Exercise description:
The records below must be transcribed exactly. Do not include the pictures.

Data shown:
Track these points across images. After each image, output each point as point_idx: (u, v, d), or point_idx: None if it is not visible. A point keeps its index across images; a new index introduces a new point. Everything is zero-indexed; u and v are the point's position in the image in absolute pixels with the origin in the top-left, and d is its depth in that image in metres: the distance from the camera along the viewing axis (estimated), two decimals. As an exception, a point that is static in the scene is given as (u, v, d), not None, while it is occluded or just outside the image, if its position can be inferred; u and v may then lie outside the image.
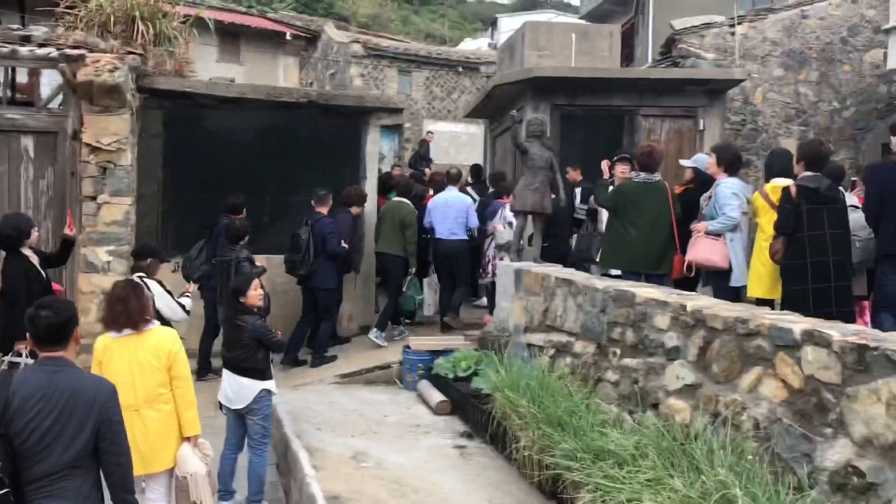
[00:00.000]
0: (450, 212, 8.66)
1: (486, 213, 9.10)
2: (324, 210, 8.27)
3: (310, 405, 6.74)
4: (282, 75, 22.20)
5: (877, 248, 5.68)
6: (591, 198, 7.74)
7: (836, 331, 3.25)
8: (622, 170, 7.19)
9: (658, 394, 4.39)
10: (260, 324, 5.28)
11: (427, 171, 14.15)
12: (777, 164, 6.01)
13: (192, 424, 4.27)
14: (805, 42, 11.71)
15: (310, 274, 8.09)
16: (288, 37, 22.21)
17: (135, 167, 8.20)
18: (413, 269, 8.66)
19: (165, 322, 5.47)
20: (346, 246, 8.29)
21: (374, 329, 8.55)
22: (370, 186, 9.39)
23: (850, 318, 5.01)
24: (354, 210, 8.63)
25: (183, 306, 6.21)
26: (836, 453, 3.12)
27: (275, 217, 9.21)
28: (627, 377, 4.73)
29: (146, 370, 4.09)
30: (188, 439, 4.27)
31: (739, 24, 11.71)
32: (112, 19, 8.27)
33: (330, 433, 5.98)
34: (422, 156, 17.01)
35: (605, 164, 7.63)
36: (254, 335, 5.20)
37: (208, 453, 4.39)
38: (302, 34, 23.26)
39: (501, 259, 8.11)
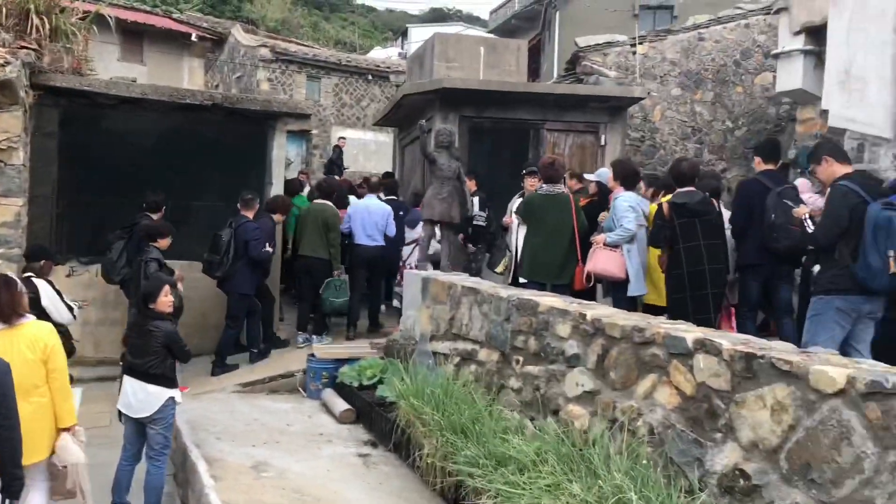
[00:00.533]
0: (370, 218, 8.72)
1: (406, 221, 9.17)
2: (249, 214, 8.16)
3: (210, 414, 6.57)
4: (186, 77, 21.62)
5: (739, 258, 6.11)
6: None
7: (726, 340, 3.41)
8: (531, 183, 7.34)
9: (559, 400, 4.49)
10: (174, 330, 5.14)
11: (337, 178, 14.10)
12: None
13: (70, 415, 4.26)
14: (701, 63, 12.23)
15: (226, 276, 7.95)
16: (193, 38, 21.67)
17: (27, 167, 7.84)
18: (337, 272, 8.59)
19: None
20: (270, 250, 8.20)
21: (299, 333, 8.68)
22: (276, 191, 9.26)
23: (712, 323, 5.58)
24: (277, 217, 8.52)
25: (71, 309, 6.09)
26: (724, 457, 3.27)
27: (176, 223, 8.92)
28: (530, 384, 4.82)
29: (22, 363, 3.99)
30: (67, 429, 4.22)
31: (640, 43, 12.14)
32: (4, 12, 7.89)
33: (230, 443, 5.85)
34: (335, 162, 16.95)
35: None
36: (166, 342, 5.05)
37: (83, 440, 4.35)
38: (208, 36, 22.76)
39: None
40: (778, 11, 8.68)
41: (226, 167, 9.16)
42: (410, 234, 9.16)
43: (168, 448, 5.18)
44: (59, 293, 6.05)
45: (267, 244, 8.08)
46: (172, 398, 5.11)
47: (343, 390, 7.00)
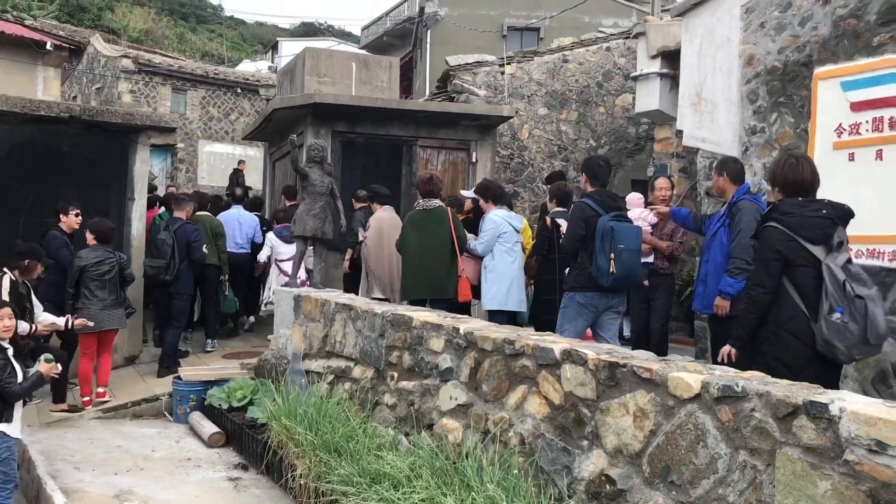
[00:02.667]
0: (240, 228, 9.64)
1: (284, 237, 9.30)
2: (183, 215, 8.31)
3: (67, 443, 6.20)
4: (41, 87, 20.37)
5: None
6: None
7: (591, 350, 3.54)
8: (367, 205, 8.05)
9: (433, 414, 4.52)
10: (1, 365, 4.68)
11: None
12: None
13: None
14: (566, 84, 12.70)
15: (173, 279, 8.03)
16: (49, 47, 20.48)
17: None
18: (225, 277, 9.12)
19: None
20: (206, 251, 8.49)
21: (207, 340, 9.13)
22: (139, 207, 8.89)
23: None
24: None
25: None
26: (591, 464, 3.38)
27: (30, 240, 8.40)
28: (404, 400, 4.82)
29: None
30: None
31: (508, 64, 12.48)
32: None
33: (90, 472, 5.53)
34: (237, 183, 16.64)
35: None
36: None
37: None
38: (65, 45, 21.58)
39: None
40: (637, 36, 9.15)
41: (85, 182, 8.69)
42: (288, 250, 9.10)
43: (10, 483, 4.77)
44: None
45: (204, 246, 8.47)
46: (3, 432, 4.73)
47: (212, 413, 6.77)
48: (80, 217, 7.65)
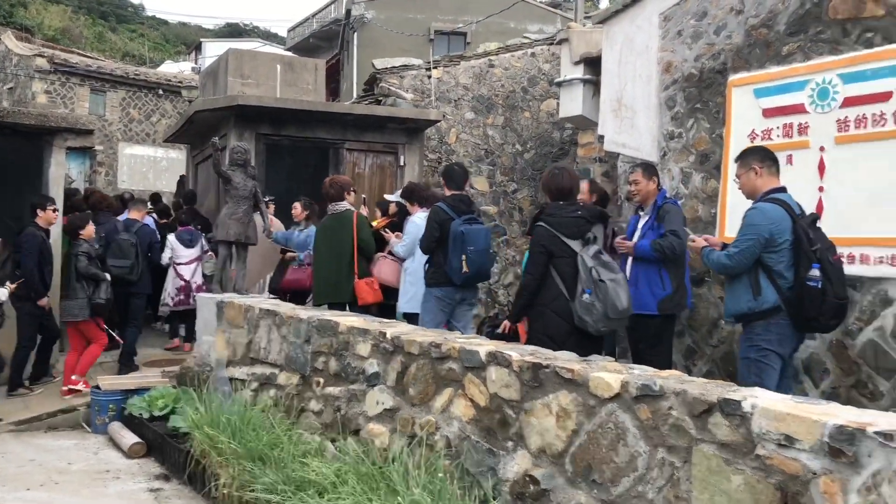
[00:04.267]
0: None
1: (186, 240, 9.00)
2: (138, 216, 8.44)
3: (-25, 458, 5.94)
4: (-53, 86, 19.54)
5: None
6: None
7: (515, 352, 3.57)
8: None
9: (359, 420, 4.49)
10: None
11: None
12: None
13: None
14: (492, 89, 12.80)
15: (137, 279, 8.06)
16: (-45, 43, 19.65)
17: None
18: None
19: None
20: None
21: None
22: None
23: None
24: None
25: None
26: (515, 464, 3.41)
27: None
28: (330, 406, 4.78)
29: None
30: None
31: (435, 68, 12.51)
32: None
33: (0, 489, 5.31)
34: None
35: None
36: None
37: None
38: (-26, 41, 20.74)
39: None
40: (560, 42, 9.29)
41: (-5, 186, 8.37)
42: (188, 254, 8.98)
43: None
44: None
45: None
46: None
47: (132, 423, 6.58)
48: (57, 212, 7.70)
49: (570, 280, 4.85)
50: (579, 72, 8.52)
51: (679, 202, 6.20)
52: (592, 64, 8.27)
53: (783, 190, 4.70)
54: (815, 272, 4.37)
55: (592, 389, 3.05)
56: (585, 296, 4.74)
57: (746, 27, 6.25)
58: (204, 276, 8.83)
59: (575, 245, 4.88)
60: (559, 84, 9.14)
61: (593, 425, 3.06)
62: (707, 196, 6.55)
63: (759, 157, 4.79)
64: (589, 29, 9.04)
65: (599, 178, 9.48)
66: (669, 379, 2.89)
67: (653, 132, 6.93)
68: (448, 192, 6.35)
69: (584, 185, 7.29)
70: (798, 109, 5.73)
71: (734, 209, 5.78)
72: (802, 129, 5.69)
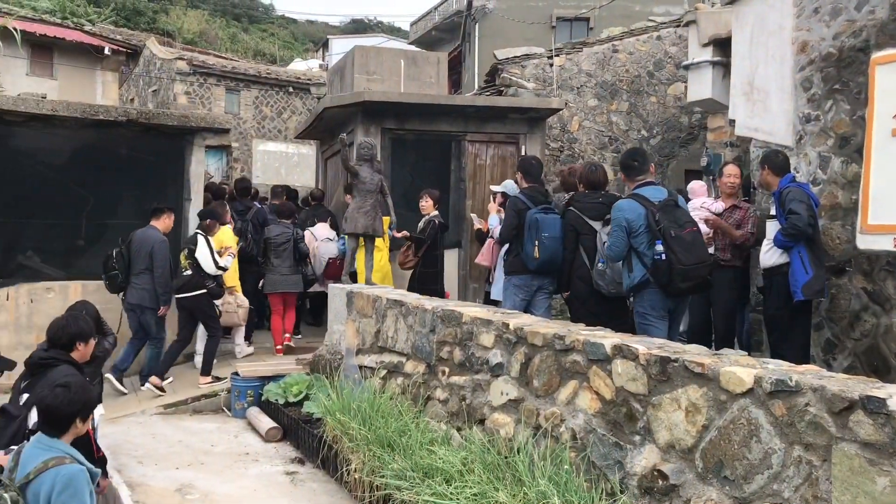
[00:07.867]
0: None
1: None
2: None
3: (131, 438, 6.40)
4: (100, 91, 21.01)
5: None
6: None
7: (642, 345, 3.52)
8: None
9: (484, 409, 4.55)
10: None
11: None
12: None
13: None
14: (616, 74, 12.57)
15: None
16: (107, 51, 21.06)
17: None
18: None
19: None
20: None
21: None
22: (196, 207, 9.08)
23: None
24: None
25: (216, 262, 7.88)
26: (643, 459, 3.37)
27: (90, 241, 8.69)
28: (455, 395, 4.86)
29: None
30: None
31: (557, 55, 12.40)
32: None
33: (153, 466, 5.71)
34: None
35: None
36: None
37: None
38: (122, 49, 22.17)
39: None
40: (688, 24, 9.01)
41: (142, 184, 8.94)
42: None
43: None
44: (211, 249, 7.79)
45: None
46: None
47: (269, 408, 6.91)
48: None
49: (591, 253, 5.92)
50: (708, 54, 8.25)
51: (809, 186, 5.92)
52: (722, 46, 7.98)
53: (650, 184, 5.45)
54: (659, 247, 5.07)
55: (724, 384, 2.97)
56: (600, 265, 5.76)
57: (892, 0, 5.85)
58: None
59: (596, 225, 5.91)
60: (687, 67, 8.87)
61: (724, 421, 2.98)
62: (847, 181, 6.18)
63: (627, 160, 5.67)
64: (718, 10, 8.71)
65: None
66: (806, 374, 2.78)
67: (787, 115, 6.61)
68: (525, 185, 6.60)
69: (732, 169, 7.06)
70: (951, 86, 5.31)
71: (878, 195, 5.44)
72: (956, 108, 5.27)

Answer space:
Track these points across images. After each image, output each point as point_idx: (u, v, d), or point_idx: None if it is not visible. A point keeps its index across images; a new index introduces a new point. Everything is zero-indexed; u and v are the point's position in the image in absolute pixels with the origin in the top-left, and d is its depth in that image in metres: the distance from the camera along the viewing axis (estimated), two decimals. As an exception, a point that is static in the scene is given as (u, v, d), not None, while it is occluded or just outside the image, if its position can be inferred; u and v may then lie outside the image.
[00:00.000]
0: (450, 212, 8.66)
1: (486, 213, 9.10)
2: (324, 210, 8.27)
3: (310, 405, 6.74)
4: (282, 75, 22.20)
5: (877, 248, 5.68)
6: (591, 198, 7.74)
7: (836, 331, 3.25)
8: (622, 170, 7.19)
9: (658, 394, 4.39)
10: (260, 324, 5.28)
11: (427, 171, 14.15)
12: (777, 164, 6.01)
13: (192, 424, 4.27)
14: (805, 42, 11.71)
15: (310, 274, 8.09)
16: (288, 37, 22.21)
17: (135, 167, 8.20)
18: (413, 269, 8.66)
19: (165, 322, 5.47)
20: (346, 246, 8.29)
21: (374, 329, 8.55)
22: (370, 186, 9.39)
23: (850, 318, 5.01)
24: (354, 210, 8.63)
25: (183, 306, 6.21)
26: (836, 453, 3.12)
27: (275, 217, 9.21)
28: (627, 377, 4.73)
29: (146, 370, 4.09)
30: (188, 439, 4.27)
31: (739, 24, 11.71)
32: (112, 19, 8.27)
33: (330, 433, 5.98)
34: (422, 156, 17.01)
35: (605, 164, 7.63)
36: (254, 335, 5.20)
37: (208, 453, 4.39)
38: (302, 34, 23.26)
39: (501, 259, 8.11)
[00:00.533]
0: (370, 218, 8.72)
1: (406, 221, 9.17)
2: (249, 214, 8.16)
3: (210, 414, 6.57)
4: (186, 77, 21.62)
5: (739, 258, 6.11)
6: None
7: (726, 340, 3.41)
8: (531, 183, 7.34)
9: (559, 400, 4.49)
10: (174, 330, 5.14)
11: (337, 178, 14.10)
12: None
13: (70, 415, 4.26)
14: (701, 63, 12.23)
15: (226, 276, 7.95)
16: (193, 38, 21.67)
17: (27, 167, 7.84)
18: (337, 272, 8.59)
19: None
20: (270, 250, 8.20)
21: (299, 333, 8.68)
22: (276, 191, 9.26)
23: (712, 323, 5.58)
24: (277, 217, 8.52)
25: (71, 309, 6.09)
26: (724, 457, 3.27)
27: (176, 223, 8.92)
28: (530, 384, 4.82)
29: (22, 363, 3.99)
30: (67, 429, 4.22)
31: (640, 43, 12.14)
32: (4, 12, 7.89)
33: (230, 443, 5.85)
34: (335, 162, 16.95)
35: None
36: (166, 342, 5.05)
37: (83, 440, 4.35)
38: (208, 36, 22.76)
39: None
40: (778, 11, 8.68)
41: (226, 167, 9.16)
42: (410, 234, 9.16)
43: (168, 448, 5.18)
44: (59, 293, 6.05)
45: (267, 244, 8.08)
46: (172, 398, 5.11)
47: (343, 390, 7.00)
[00:02.667]
0: (240, 228, 9.64)
1: (284, 237, 9.30)
2: (183, 215, 8.31)
3: (67, 443, 6.20)
4: (41, 87, 20.37)
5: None
6: None
7: (591, 350, 3.54)
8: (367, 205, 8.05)
9: (433, 414, 4.52)
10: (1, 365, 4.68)
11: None
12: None
13: None
14: (566, 84, 12.70)
15: (173, 279, 8.03)
16: (49, 47, 20.48)
17: None
18: (225, 277, 9.12)
19: None
20: (206, 251, 8.49)
21: (207, 340, 9.13)
22: (139, 207, 8.89)
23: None
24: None
25: None
26: (591, 464, 3.38)
27: (30, 240, 8.40)
28: (404, 400, 4.82)
29: None
30: None
31: (508, 64, 12.48)
32: None
33: (90, 472, 5.53)
34: (237, 183, 16.64)
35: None
36: None
37: None
38: (65, 45, 21.58)
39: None
40: (637, 36, 9.15)
41: (85, 182, 8.69)
42: (288, 250, 9.10)
43: (10, 483, 4.77)
44: None
45: (204, 246, 8.47)
46: (3, 432, 4.73)
47: (212, 413, 6.77)
48: (80, 217, 7.65)
[00:04.267]
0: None
1: (186, 240, 9.00)
2: (138, 216, 8.44)
3: (-25, 458, 5.94)
4: (-53, 86, 19.54)
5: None
6: None
7: (515, 352, 3.57)
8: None
9: (359, 420, 4.49)
10: None
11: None
12: None
13: None
14: (492, 89, 12.80)
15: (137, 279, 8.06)
16: (-45, 43, 19.65)
17: None
18: None
19: None
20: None
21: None
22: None
23: None
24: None
25: None
26: (515, 464, 3.41)
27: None
28: (330, 406, 4.78)
29: None
30: None
31: (435, 68, 12.51)
32: None
33: (0, 489, 5.31)
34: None
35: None
36: None
37: None
38: (-26, 41, 20.74)
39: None
40: (560, 42, 9.29)
41: (-5, 186, 8.37)
42: (188, 254, 8.98)
43: None
44: None
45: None
46: None
47: (132, 423, 6.58)
48: (57, 212, 7.70)
49: (570, 280, 4.85)
50: (579, 72, 8.52)
51: (679, 202, 6.20)
52: (592, 64, 8.27)
53: (783, 190, 4.70)
54: (815, 272, 4.37)
55: (592, 389, 3.05)
56: (585, 296, 4.74)
57: (746, 27, 6.25)
58: (204, 276, 8.83)
59: (575, 245, 4.88)
60: (559, 84, 9.14)
61: (593, 425, 3.06)
62: (707, 196, 6.55)
63: (759, 157, 4.79)
64: (589, 29, 9.04)
65: (599, 178, 9.48)
66: (669, 379, 2.89)
67: (653, 132, 6.93)
68: (448, 192, 6.35)
69: (584, 185, 7.29)
70: (798, 109, 5.73)
71: (734, 209, 5.78)
72: (802, 129, 5.69)
[00:07.867]
0: None
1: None
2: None
3: (131, 438, 6.40)
4: (100, 91, 21.01)
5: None
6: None
7: (642, 345, 3.52)
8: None
9: (484, 409, 4.55)
10: None
11: None
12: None
13: None
14: (616, 74, 12.57)
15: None
16: (107, 51, 21.06)
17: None
18: None
19: None
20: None
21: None
22: (196, 207, 9.08)
23: None
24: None
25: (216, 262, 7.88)
26: (643, 459, 3.37)
27: (90, 241, 8.69)
28: (455, 395, 4.86)
29: None
30: None
31: (557, 55, 12.40)
32: None
33: (153, 466, 5.71)
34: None
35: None
36: None
37: None
38: (122, 49, 22.17)
39: None
40: (688, 24, 9.01)
41: (142, 184, 8.94)
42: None
43: None
44: (211, 249, 7.79)
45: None
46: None
47: (269, 408, 6.91)
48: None
49: (591, 253, 5.92)
50: (708, 54, 8.25)
51: (809, 186, 5.92)
52: (722, 46, 7.98)
53: (650, 184, 5.45)
54: (659, 247, 5.07)
55: (724, 384, 2.97)
56: (600, 265, 5.76)
57: (892, 0, 5.85)
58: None
59: (596, 225, 5.91)
60: (687, 67, 8.87)
61: (724, 421, 2.98)
62: (847, 181, 6.18)
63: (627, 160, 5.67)
64: (718, 10, 8.71)
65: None
66: (806, 374, 2.78)
67: (787, 115, 6.61)
68: (525, 185, 6.60)
69: (732, 169, 7.06)
70: (951, 86, 5.31)
71: (878, 195, 5.44)
72: (956, 108, 5.27)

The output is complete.